Establishing a living income baseline for coffee farmers
Carble helps coffee brands reduce their carbon footprint by rewarding coffee farmers for the carbon they store in forest canopies. In order to monitor carbon storage, as well as how farmer livelihoods are impacted by these carbon-payments, Carble needs reliable data on carbon storage, income, and the living income gap. Together with Carble, Akvo piloted an approach to measuring income and estimating the living income gap using a short survey. This reduces the burden of data collection on farmers while saving resources and improving data quality.
Above: Photo by Wirestock on Freepic.
The challenge
In order to provide its clients with reporting on carbon storage and livelihood outcomes, Carble needed to establish both an income and carbon baseline for each area of interest its clients are sourcing from. From our experience with measuring income, we know that income measurement surveys can be very long, ranging from 350-700 questions, and take about 1-2 hours. One of the objectives of this pilot was therefore to test a lean survey to measure the living income gap.
Having previously commissioned impact surveys and performed field research myself, I am aware how extensive and demanding income and wealth surveys can be on both the research team and especially on the farmers.
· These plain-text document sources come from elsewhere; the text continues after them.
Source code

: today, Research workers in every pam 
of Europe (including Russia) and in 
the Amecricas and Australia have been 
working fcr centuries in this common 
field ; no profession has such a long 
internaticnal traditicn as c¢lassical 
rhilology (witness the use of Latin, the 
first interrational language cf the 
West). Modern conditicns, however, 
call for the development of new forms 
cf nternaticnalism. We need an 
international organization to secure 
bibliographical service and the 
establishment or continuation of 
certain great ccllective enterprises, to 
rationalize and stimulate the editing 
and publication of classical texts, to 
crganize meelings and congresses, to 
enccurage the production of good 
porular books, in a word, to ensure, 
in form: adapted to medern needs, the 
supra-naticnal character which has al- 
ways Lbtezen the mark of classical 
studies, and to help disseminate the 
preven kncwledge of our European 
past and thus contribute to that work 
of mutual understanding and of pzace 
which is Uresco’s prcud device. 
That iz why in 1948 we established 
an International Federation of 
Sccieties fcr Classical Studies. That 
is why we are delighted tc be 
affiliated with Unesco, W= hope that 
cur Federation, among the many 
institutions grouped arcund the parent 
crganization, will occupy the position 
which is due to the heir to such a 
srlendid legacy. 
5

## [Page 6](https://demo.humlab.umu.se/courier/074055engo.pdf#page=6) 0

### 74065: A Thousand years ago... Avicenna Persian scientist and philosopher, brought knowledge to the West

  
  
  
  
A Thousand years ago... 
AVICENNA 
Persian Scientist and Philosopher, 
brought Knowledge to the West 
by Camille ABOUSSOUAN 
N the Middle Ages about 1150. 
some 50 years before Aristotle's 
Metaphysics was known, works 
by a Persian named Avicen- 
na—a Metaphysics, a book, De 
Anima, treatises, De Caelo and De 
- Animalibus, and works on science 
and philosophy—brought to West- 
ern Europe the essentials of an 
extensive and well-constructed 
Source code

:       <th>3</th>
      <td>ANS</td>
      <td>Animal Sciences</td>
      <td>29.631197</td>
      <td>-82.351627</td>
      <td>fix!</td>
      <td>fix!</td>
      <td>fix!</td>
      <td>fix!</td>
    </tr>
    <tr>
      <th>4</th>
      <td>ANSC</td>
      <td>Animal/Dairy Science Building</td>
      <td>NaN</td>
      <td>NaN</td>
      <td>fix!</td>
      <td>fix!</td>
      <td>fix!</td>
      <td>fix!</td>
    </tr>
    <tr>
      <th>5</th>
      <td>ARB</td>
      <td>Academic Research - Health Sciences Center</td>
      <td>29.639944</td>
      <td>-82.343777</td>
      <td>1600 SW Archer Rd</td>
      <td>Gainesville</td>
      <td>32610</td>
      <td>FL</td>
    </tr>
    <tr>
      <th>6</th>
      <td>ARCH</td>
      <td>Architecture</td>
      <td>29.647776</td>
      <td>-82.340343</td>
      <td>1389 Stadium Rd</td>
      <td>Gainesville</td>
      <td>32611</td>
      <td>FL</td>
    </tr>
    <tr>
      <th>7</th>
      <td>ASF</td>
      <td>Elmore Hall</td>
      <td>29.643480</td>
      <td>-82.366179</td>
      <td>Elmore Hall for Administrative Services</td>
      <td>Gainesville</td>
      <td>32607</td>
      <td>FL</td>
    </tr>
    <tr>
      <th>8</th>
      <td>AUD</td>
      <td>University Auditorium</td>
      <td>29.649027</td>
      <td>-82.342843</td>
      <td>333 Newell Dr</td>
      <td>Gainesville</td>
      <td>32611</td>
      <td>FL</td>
They are sometimes asked to spend over 2 to 3 hours answering questions! Sometimes, even with such extensive surveys, issues of recall or privacy do not allow us to gather quality data or it is simply not possible to verify the reliability of the data as we do not have a reference.”
Sander Reuderink, CEO of Carble
The solution
Akvo designed an approach to calculating living income and the living income gap using a survey that could be conducted in less than 30 minutes. The data was collected among a sample of 75 small scale farmers. We consulted all partners involved in order to develop a lean income measurement survey that excluded irrelevant questions while tailoring the answer options for farmers. In the next phase, we calculated the living income gap using the Consumer Price Indices (CPI), inflation rate, and the OECD modified equivalence scale. We analysed the gap by disaggregating the data on farm size and type of coffee.

The impact
From this pilot, we have learned that estimating the living income gap is possible using a shorter survey, although we cannot assess the quality of the data due to limited secondary data sources available. We encourage other actors to publish or share data on the living income of coffee farmers in Ethiopia so that we can compare our results. Likewise, we are interested in collaborating with other actors to pilot a short income measurement survey in other contexts.
Akvo was attentive and able to think creatively to meet our needs. With the team we defined that we needed to build a survey that: is fit for purpose, collects minimal raw data and is conscious of our (and our stakeholders') resources. Quality data is crucial for measuring our impact. With the help from Akvo, we have built a survey that will help us reward a million farmers for preventing the next gigaton of CO2 from entering the atmosphere by 2035!”